═════ INPUT RECORDS ═════

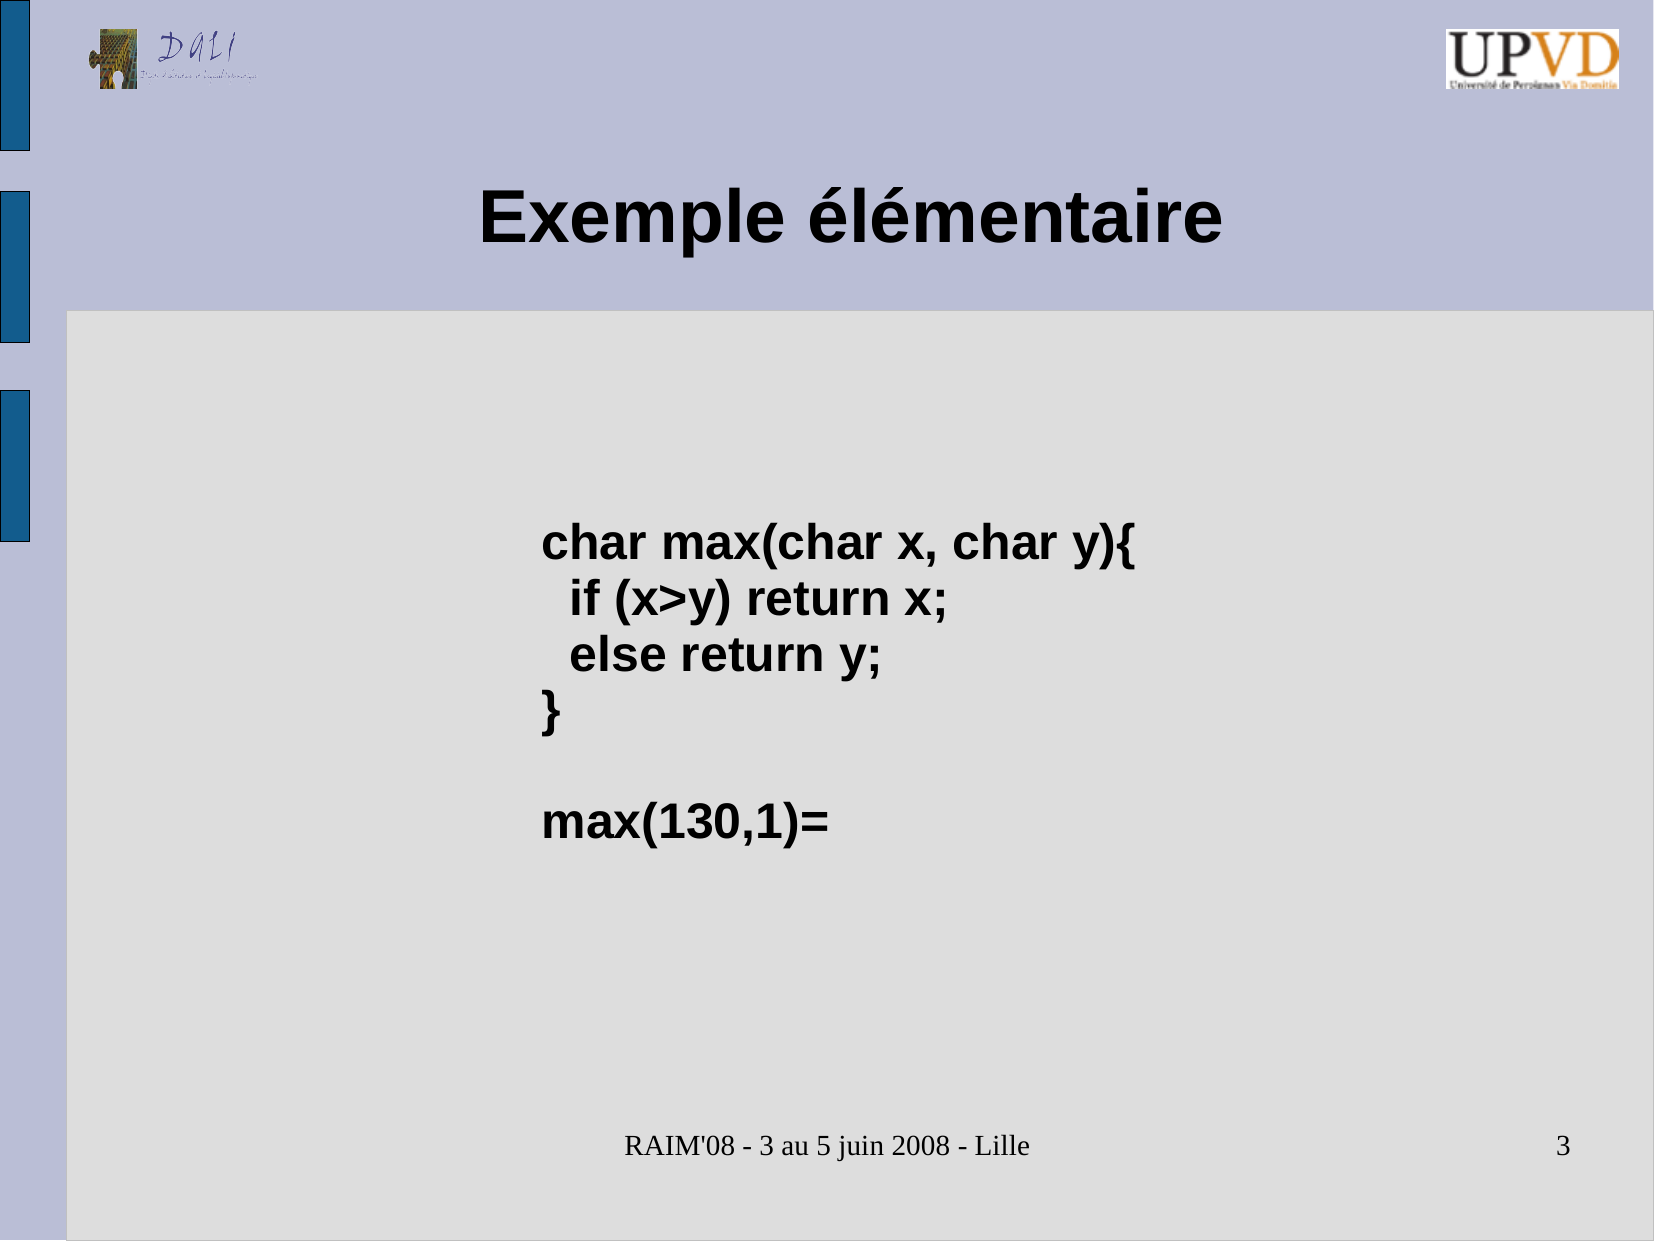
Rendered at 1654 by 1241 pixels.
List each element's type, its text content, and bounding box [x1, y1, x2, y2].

picture [1446, 29, 1619, 89]
picture [88, 29, 261, 89]
text_box Exemple élémentaire [463, 166, 1240, 266]
text_box char max(char x, char y){ if (x>y) return x; else return y; } max(130,1)= [526, 506, 1152, 864]
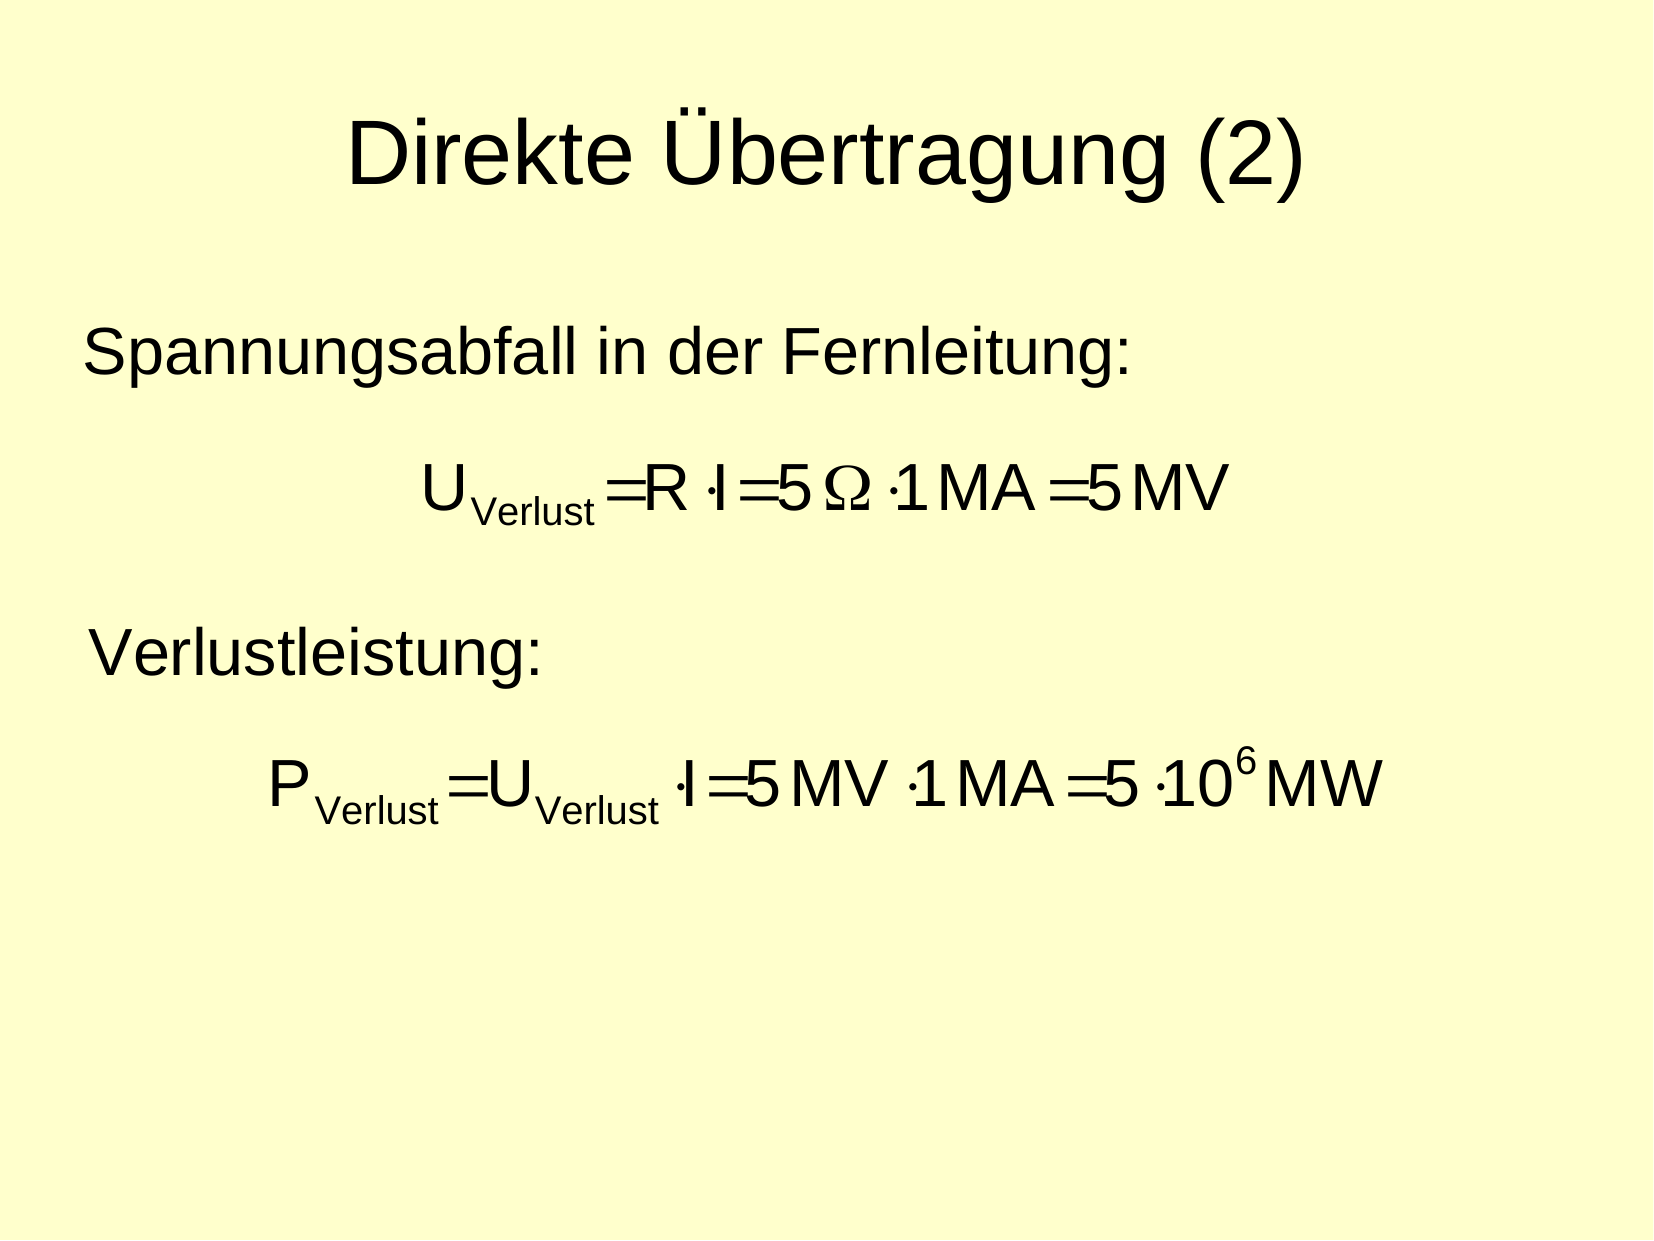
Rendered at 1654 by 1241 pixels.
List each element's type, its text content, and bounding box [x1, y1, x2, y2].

title Direkte Übertragung (2) [82, 49, 1571, 257]
subtitle Spannungsabfall in der Fernleitung: [82, 290, 1571, 414]
chart [267, 738, 1386, 833]
chart [420, 442, 1233, 535]
text_box Verlustleistung: [88, 590, 1577, 714]
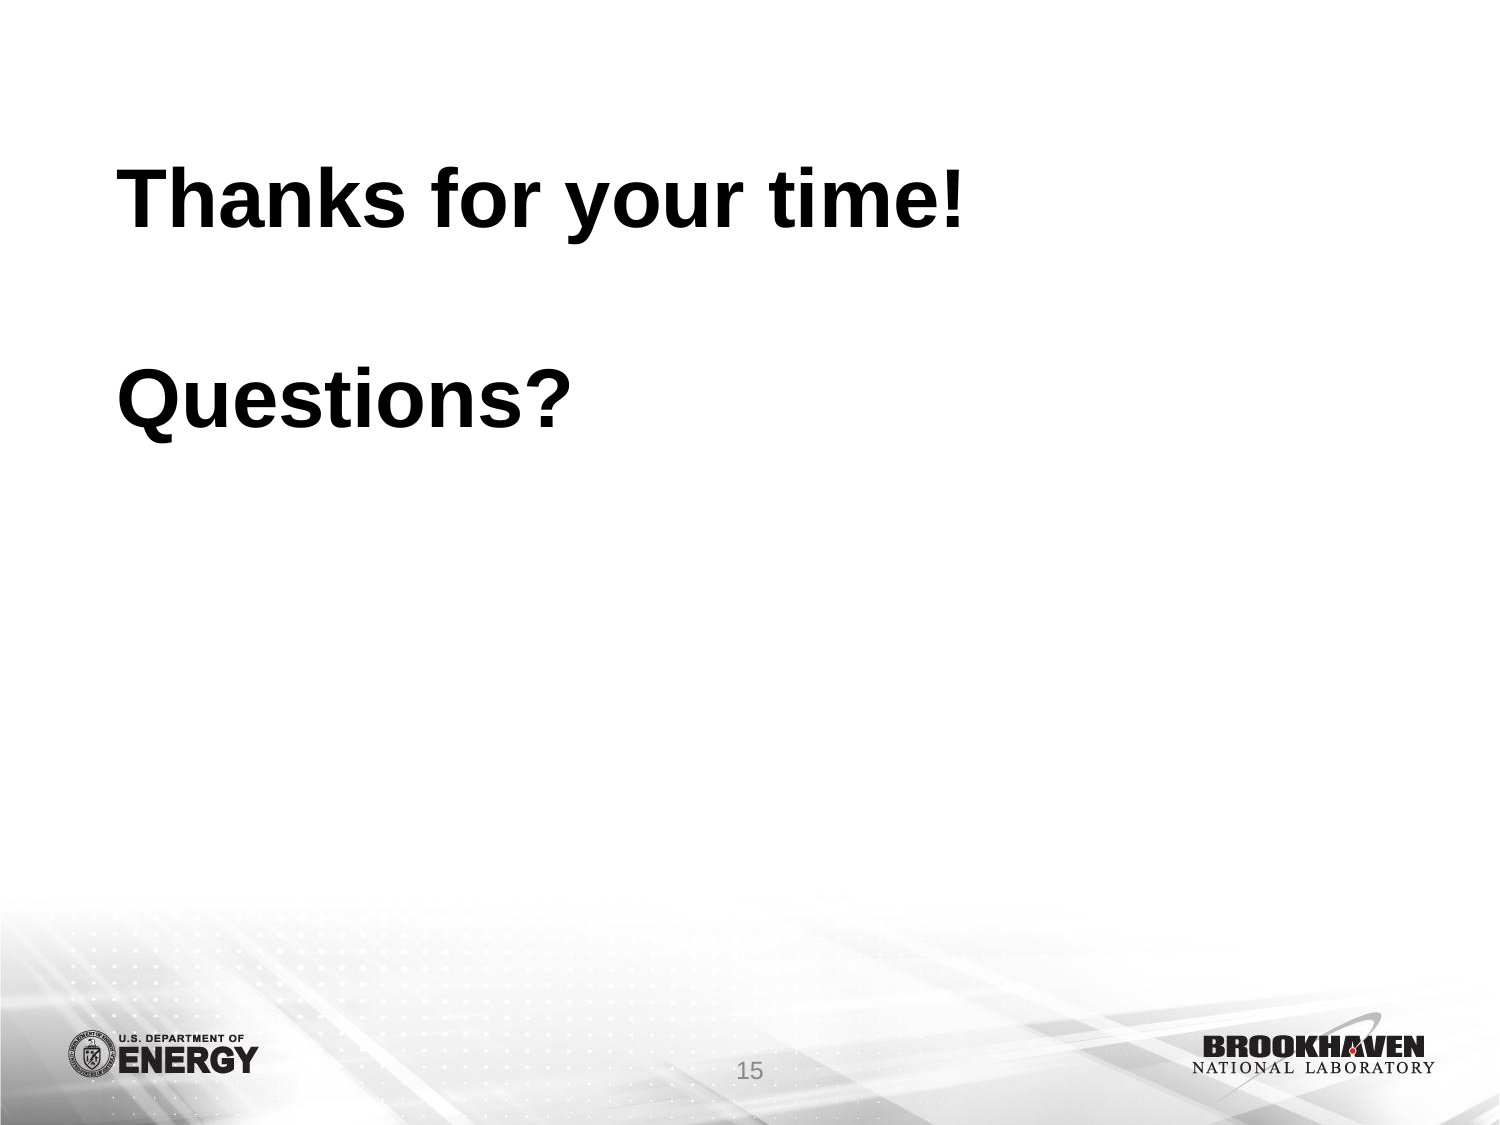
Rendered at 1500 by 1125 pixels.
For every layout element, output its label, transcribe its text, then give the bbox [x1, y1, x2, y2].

picture [0, 0, 1500, 1125]
slide_number <number> [581, 1039, 919, 1100]
text_box Thanks for your time! Questions? [101, 136, 1394, 275]
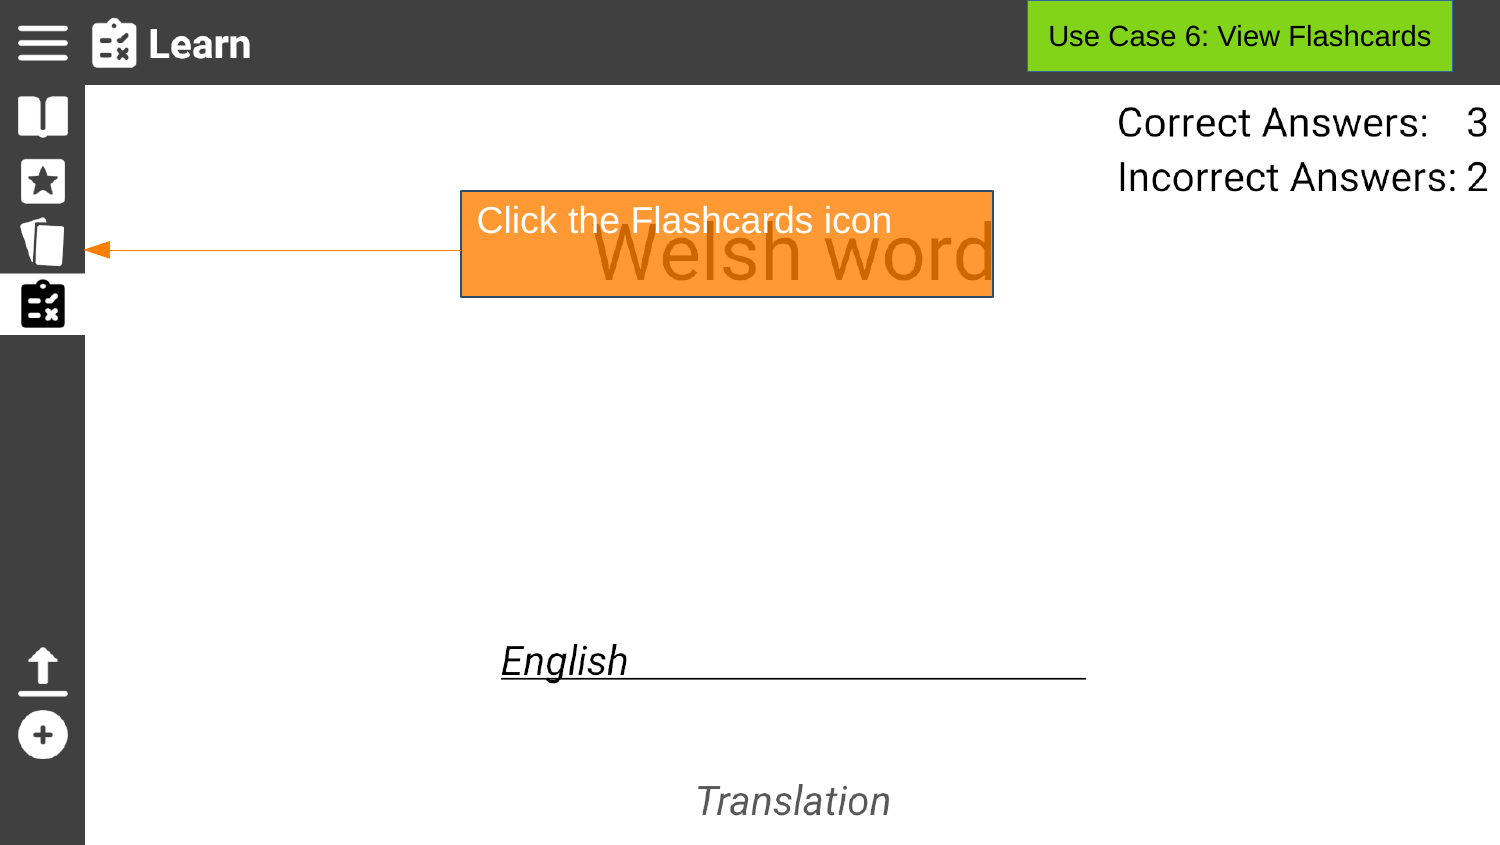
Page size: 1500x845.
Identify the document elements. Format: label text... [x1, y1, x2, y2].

text_box Click the Flashcards icon [460, 190, 993, 298]
picture [0, 0, 1500, 845]
text_box Use Case 6: View Flashcards [1027, 0, 1453, 72]
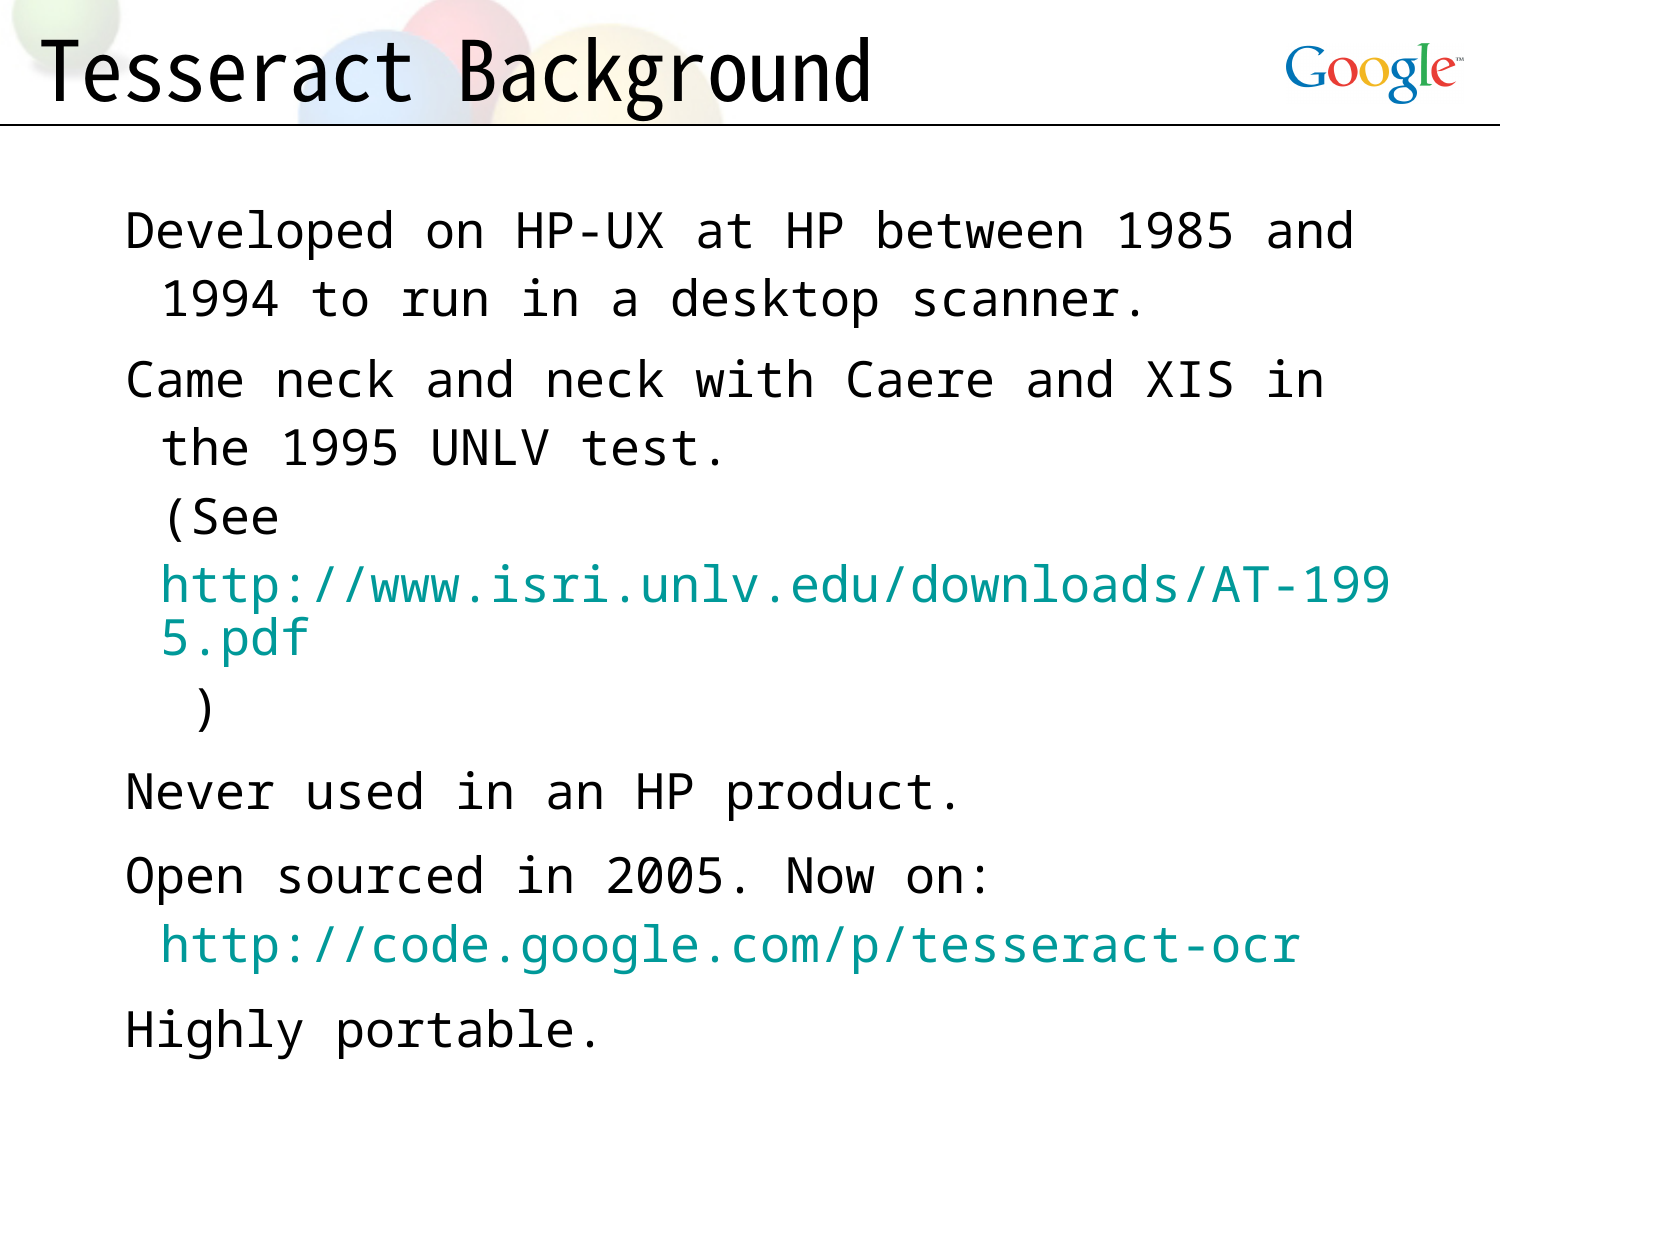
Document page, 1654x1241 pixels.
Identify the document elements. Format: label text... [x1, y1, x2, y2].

title Tesseract Background [24, 7, 1288, 123]
picture [1288, 43, 1464, 104]
picture [0, 0, 740, 124]
list Developed on HP-UX at HP between 1985 and 1994 to run in a desktop scanner. Came neck and neck with Caere and XIS in the 1995 UNLV test. (See http://www.isri.unlv.edu/downloads/AT-1995.pdf ) Never used in an HP product. Open sourced in 2005. Now on: http://code.google.com/p/tesseract-ocr Highly portable. [75, 187, 1426, 1051]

═════

> DIRECTION
Copy out all of the data above word for word, leaving the pictures out of your answer.

> EXERCISE ANSWER
Rendered at 1654 by 1241 pixels.
List each element's type, its text content, and bounding box [x1, y1, x2, y2].

picture [1446, 29, 1619, 89]
picture [88, 29, 261, 89]
text_box Exemple élémentaire [463, 166, 1240, 266]
text_box char max(char x, char y){ if (x>y) return x; else return y; } max(130,1)= [526, 506, 1152, 864]
Rendered at 1654 by 1241 pixels.
List each element's type, its text content, and bounding box [x1, y1, x2, y2].

title Direkte Übertragung (2) [82, 49, 1571, 257]
subtitle Spannungsabfall in der Fernleitung: [82, 290, 1571, 414]
chart [267, 738, 1386, 833]
chart [420, 442, 1233, 535]
text_box Verlustleistung: [88, 590, 1577, 714]
Rendered at 1500 by 1125 pixels.
For every layout element, output its label, transcribe its text, then give the bbox [x1, y1, x2, y2].

picture [0, 0, 1500, 1125]
slide_number <number> [581, 1039, 919, 1100]
text_box Thanks for your time! Questions? [101, 136, 1394, 275]
Page size: 1500x845.
Identify the document elements. Format: label text... [x1, y1, x2, y2].

text_box Click the Flashcards icon [460, 190, 993, 298]
picture [0, 0, 1500, 845]
text_box Use Case 6: View Flashcards [1027, 0, 1453, 72]
Document page, 1654x1241 pixels.
Identify the document elements. Format: label text... [x1, y1, x2, y2].

title Tesseract Background [24, 7, 1288, 123]
picture [1288, 43, 1464, 104]
picture [0, 0, 740, 124]
list Developed on HP-UX at HP between 1985 and 1994 to run in a desktop scanner. Came neck and neck with Caere and XIS in the 1995 UNLV test. (See http://www.isri.unlv.edu/downloads/AT-1995.pdf ) Never used in an HP product. Open sourced in 2005. Now on: http://code.google.com/p/tesseract-ocr Highly portable. [75, 187, 1426, 1051]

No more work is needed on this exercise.